I had been looking for a place like this for months.

I immediately set out to fix the shack. I lived in a teepee tent with my cat for a couple of weeks. In that time, I installed solar power to the water well and the cabin, rigged up a heated shower, made the cabin fairly habitable, and planted a small garden.

My work had barely begun, though. I wanted a retreat center like a hobbit would build. Long story short, I did a lot of digging. By hand. I dug a cellar. A bathroom. A library. The months turned into a couple of years. In hindsight, I perhaps should have got someone like Bordner Home Improvement in to do some of the work, but I was pretty stubborn at the time that I would do everything I could myself.

It was hard. Part of me loved it. Part of me was terrified and daunted at how much more needed to be done. I wanted guest rooms and a yoga studio.

And it would be nice to have my own bedroom.

I learned that I could follow through with stuff that was insanely hard.

It took me awhile, but I also learned that I make things harder than they need to be. I insisted on doing it all my own way, as much as possible by myself. By hand. No machines.

At various points, several friends offered to come and help.

No, it’s not ready for guests! I insisted.

I wanted to do it all by myself. I spent two years working alone, then my wife finished grad school and joined me and helped, and we got started on putting together a backyard she shed for her to enjoy.

Three years later, we were divorced and we sold the property.

I didn’t finish that project.

My project management sense was out of whack because I didn’t want to see how unmanageable it all was. I wanted to be so busy that there was no time to get real.

So, I worked on everything at once.

I built a hand dug cellar, then a bathroom, then a guest room. All the while planting larger gardens, building an outdoor shower, digging an aquaponics pond with large grow beds… I worked on things not in order of what made sense for the most need based on long term thinking.

Building standalone guest quarters would have been wise. I think that a modern storage shed that could be situated in the backyard would have been the ideal solution, (in my brutally honest opinion). But that would have made space for other people to come and help, and I wasn’t ready for that.

Don’t do like I did.

Sure, there was richness along the way. Tons.
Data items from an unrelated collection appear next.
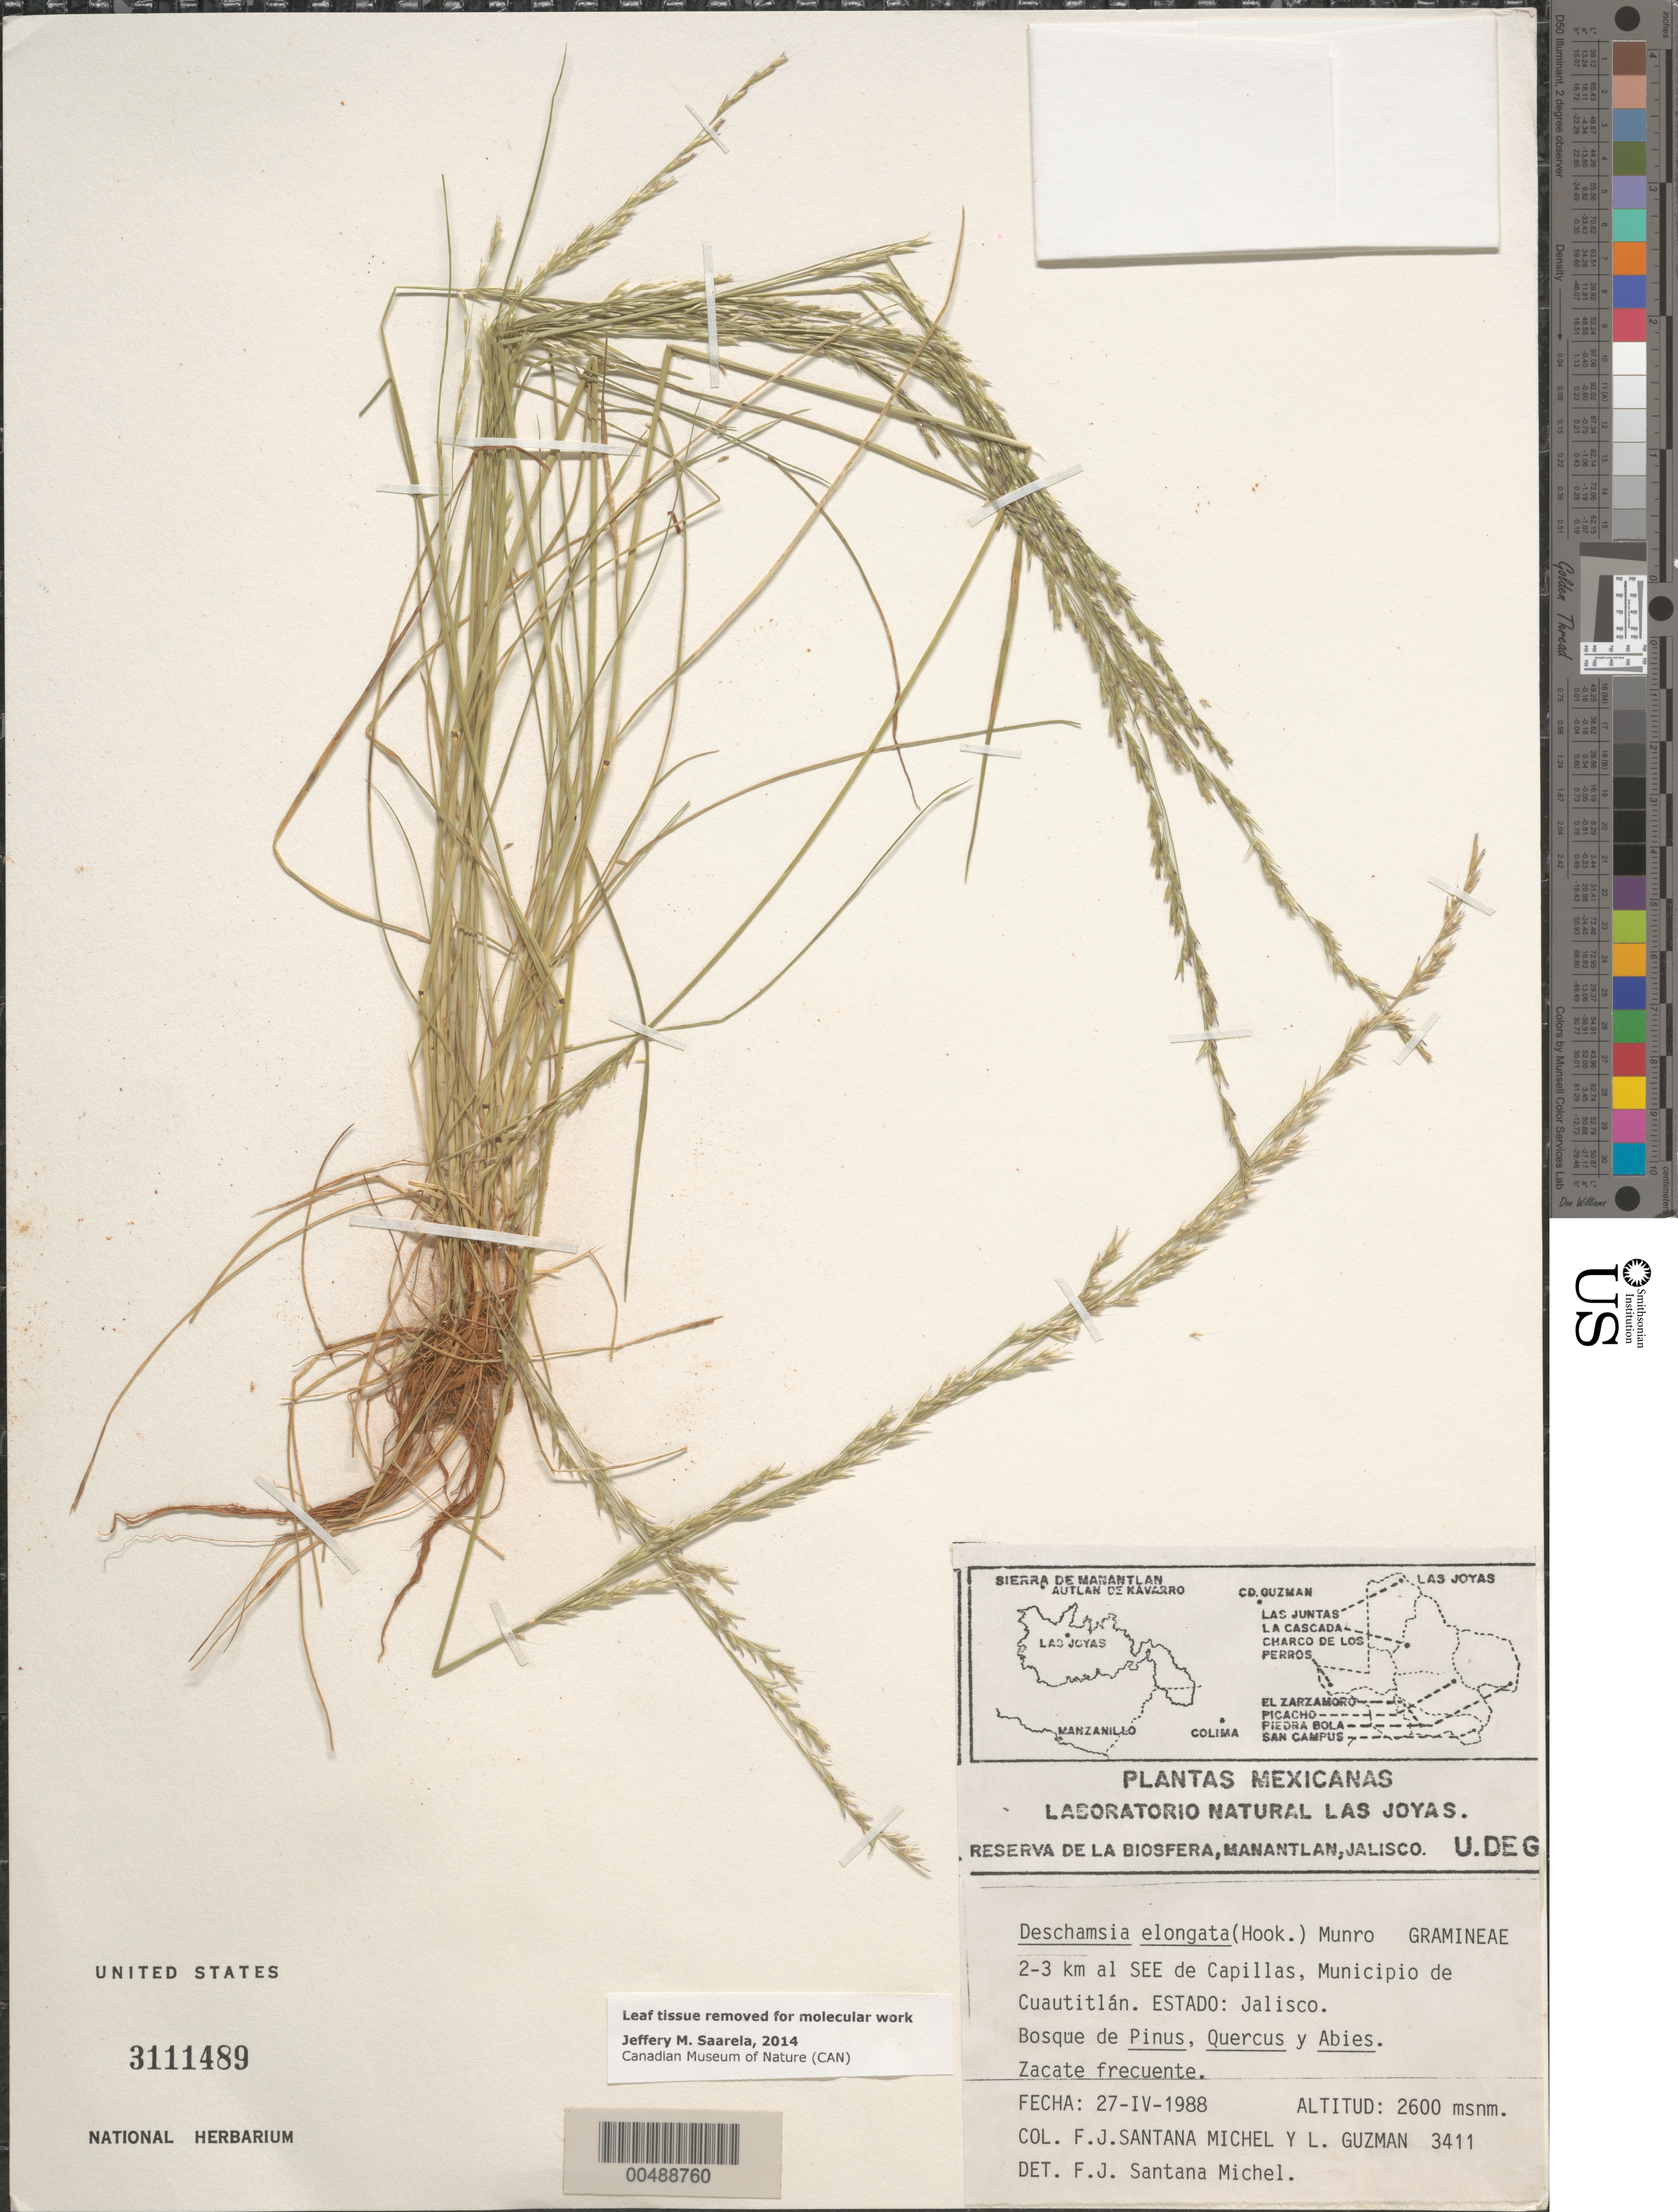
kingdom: Plantae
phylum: Tracheophyta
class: Liliopsida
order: Poales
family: Poaceae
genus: Deschampsia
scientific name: Deschampsia elongata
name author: (Hook.) Munro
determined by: Santana M., F. J.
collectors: F. J. Santana M. & L. Guzman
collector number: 3411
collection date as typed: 27 Apr 1988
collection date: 1988-04-27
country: Mexico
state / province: Jalisco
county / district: Cuautitlan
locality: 2-3 km SE de Capillas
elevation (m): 2600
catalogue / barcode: US 3111489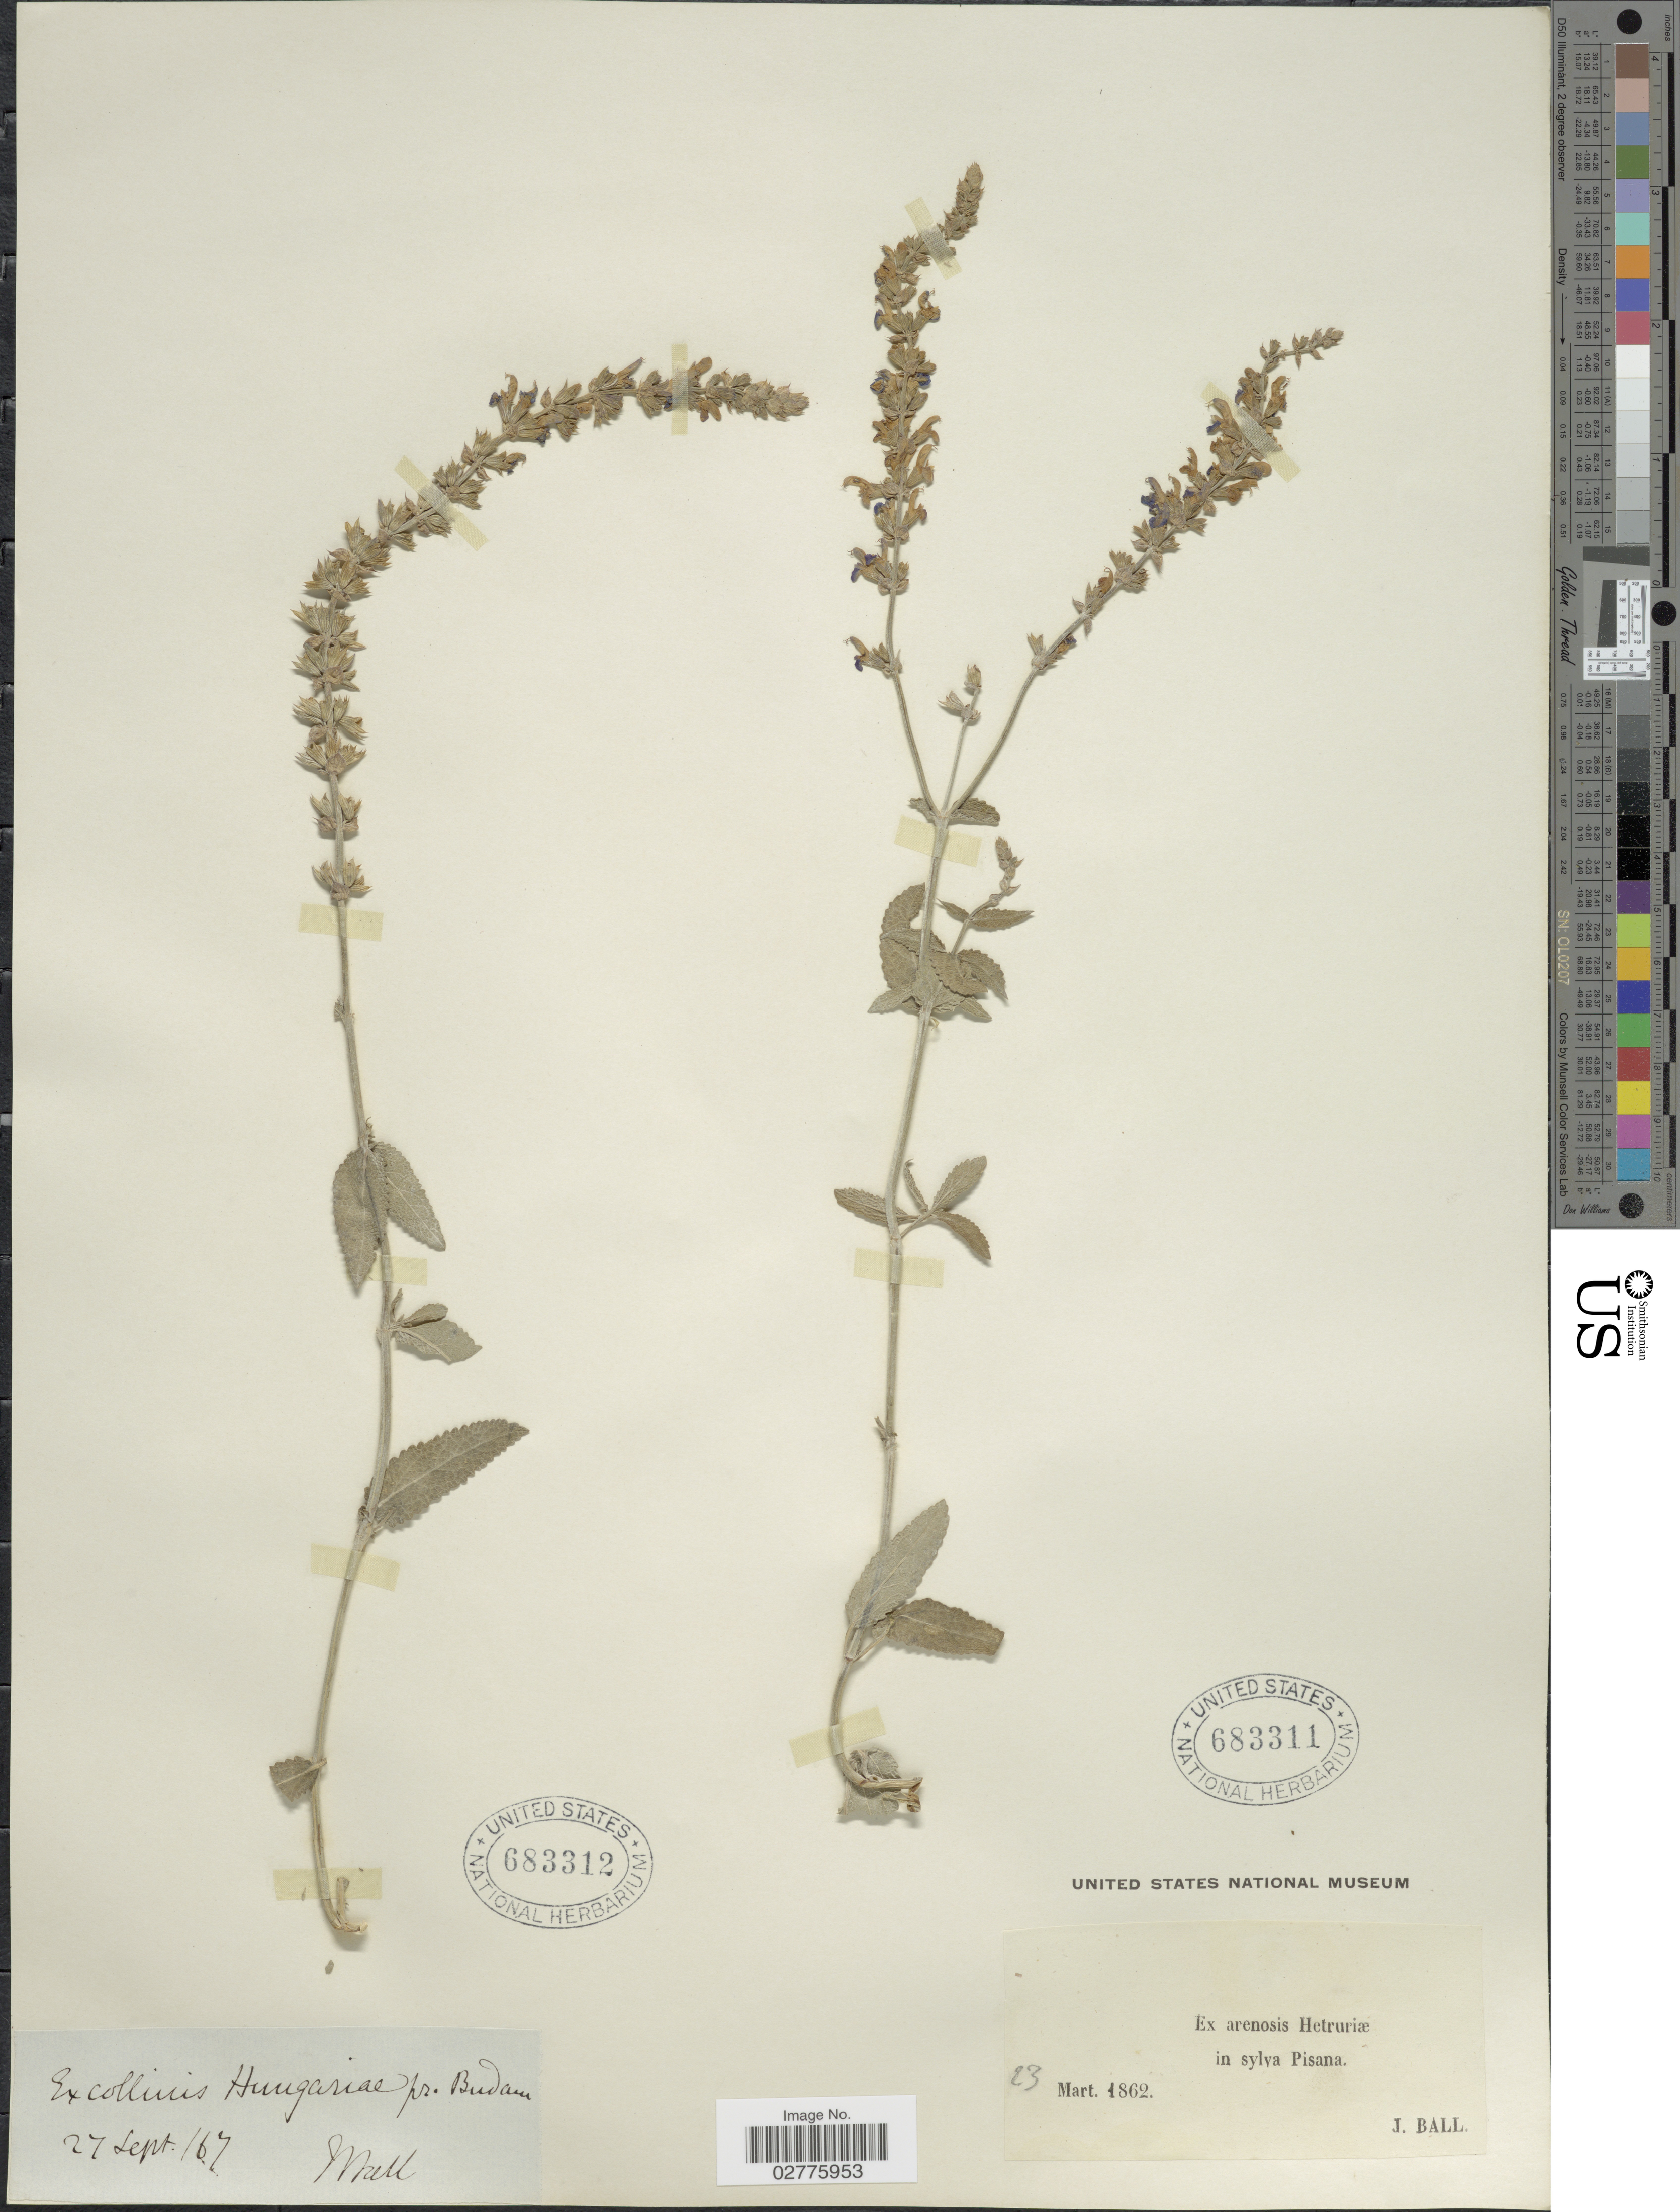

So much about that endeavor was pure magic.

Backbreaking magic.

But I was also rigidly attached to some imaginary outcome that was never bound to happen based on what I was actually capable of doing.

Financially, physically, emotionally.

I staked a lot on my expectations of what was going to happen… eventually.

And I never made it to that eventuality.

It happens to people all the time.

Even with something as small as making a purchase. When we get convinced to buy something — there is this sense of promise — we imagine ourselves with that new thing — sure it’s expensive, but it speaks to the little kid in us. We look forward to opening a new package. Maybe this new package will make us the person we were born to be. We get excited. We geek out.

Then it’s just a thing. Another monthly bill. You don’t feel like an excited child or like you have manifested anything close to your destiny when you’re paying that monthly bill.

If your vision doesn’t line up with the reality you want to manifest, what sense is there in persisting?

Look at your life’s pain points. Are there any cycles you are perpetuating that aren’t serving you?

Something has to give.

  • You can do the same thing expecting different results
  • You can make small changes
  • You can dive in like a maniac and see what happens

What are you holding on to: old ideas or the truth of your vision?

Assuming you’re in a safe space, try this thought experiment:

  1. Let everything go
  2. For the moment, accept anything as potentially valid
  3. Assume that nothing you have ever been told is available for you. No “good advice” or anything. Only what you feel right now.
  4. What do these feelings have to show you about what you want to move towards?
  5. Keep things simple.

The question: What do you want?

The mantra of the moment: That was then, this is now.

Anything might be possible tomorrow.